-- Extracted information follows --

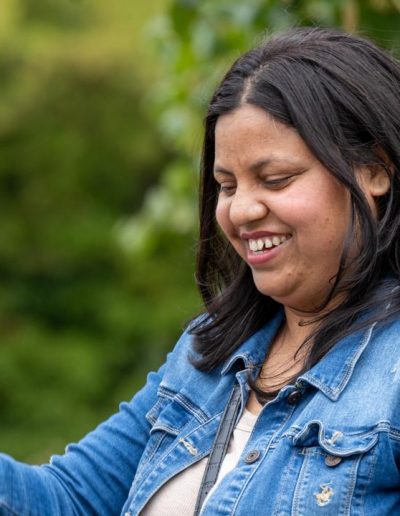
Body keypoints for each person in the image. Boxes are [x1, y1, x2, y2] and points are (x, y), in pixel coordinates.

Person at [1, 26, 400, 515]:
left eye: (275, 179)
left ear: (375, 171)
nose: (241, 210)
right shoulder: (208, 354)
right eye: (227, 186)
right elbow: (69, 499)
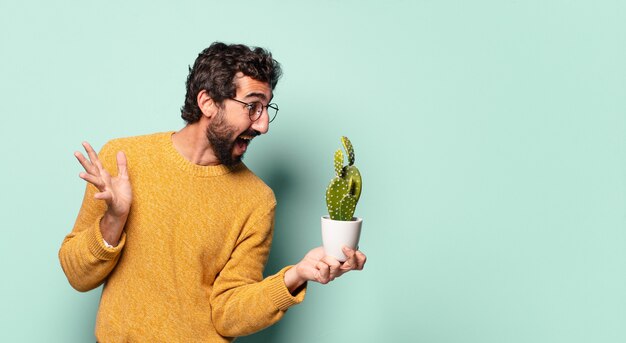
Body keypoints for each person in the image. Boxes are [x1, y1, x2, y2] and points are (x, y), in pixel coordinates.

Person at [58, 42, 367, 342]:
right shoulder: (124, 159)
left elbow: (228, 314)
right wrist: (115, 218)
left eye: (266, 108)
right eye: (252, 106)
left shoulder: (256, 201)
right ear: (207, 102)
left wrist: (295, 275)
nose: (262, 126)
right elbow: (77, 275)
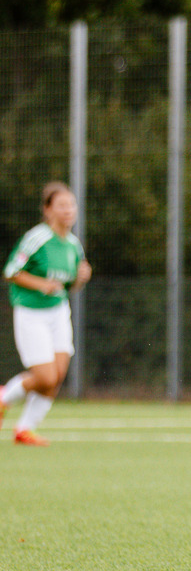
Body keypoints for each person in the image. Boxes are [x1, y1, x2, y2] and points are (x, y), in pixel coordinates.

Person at [0, 181, 91, 446]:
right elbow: (10, 272)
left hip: (58, 312)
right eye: (61, 205)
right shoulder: (37, 237)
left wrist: (81, 279)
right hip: (31, 313)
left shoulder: (74, 244)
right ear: (47, 209)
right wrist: (41, 284)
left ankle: (25, 429)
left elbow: (68, 286)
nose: (68, 210)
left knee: (58, 375)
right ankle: (4, 397)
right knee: (45, 377)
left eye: (71, 205)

-- Extracted information concluded --

# [Work required]
With the pictures excluded, retype the records above verbatim.

# [Result below]
Body keypoints for each person in the image. Boxes are [x1, y1, x2, y2] and points are (x, y), in pixel coordinates.

Person at [1, 26, 400, 515]:
left eye: (275, 179)
left ear: (375, 171)
nose: (241, 210)
right shoulder: (208, 354)
right eye: (227, 186)
right elbow: (69, 499)
Body keypoints for each person in the image. Boxes are [x1, y1, x2, y2] and points are (x, y), in pixel coordinates.

Person at [58, 42, 367, 342]:
right shoulder: (124, 159)
left elbow: (228, 314)
right wrist: (115, 218)
left eye: (266, 108)
right eye: (252, 106)
left shoulder: (256, 201)
right ear: (207, 102)
left wrist: (295, 275)
nose: (262, 126)
right elbow: (77, 275)
Body keypoints for each person in the image. Boxes are [x1, y1, x2, y2] and points are (x, y), in pixel coordinates.

Person at [0, 181, 91, 446]:
right elbow: (10, 272)
left hip: (58, 312)
right eye: (61, 205)
right shoulder: (37, 237)
left wrist: (81, 279)
right hip: (31, 313)
left shoulder: (74, 244)
right ear: (47, 209)
right wrist: (41, 284)
left ankle: (25, 429)
left elbow: (68, 286)
nose: (68, 210)
left knee: (58, 375)
right ankle: (4, 397)
right knee: (45, 377)
left eye: (71, 205)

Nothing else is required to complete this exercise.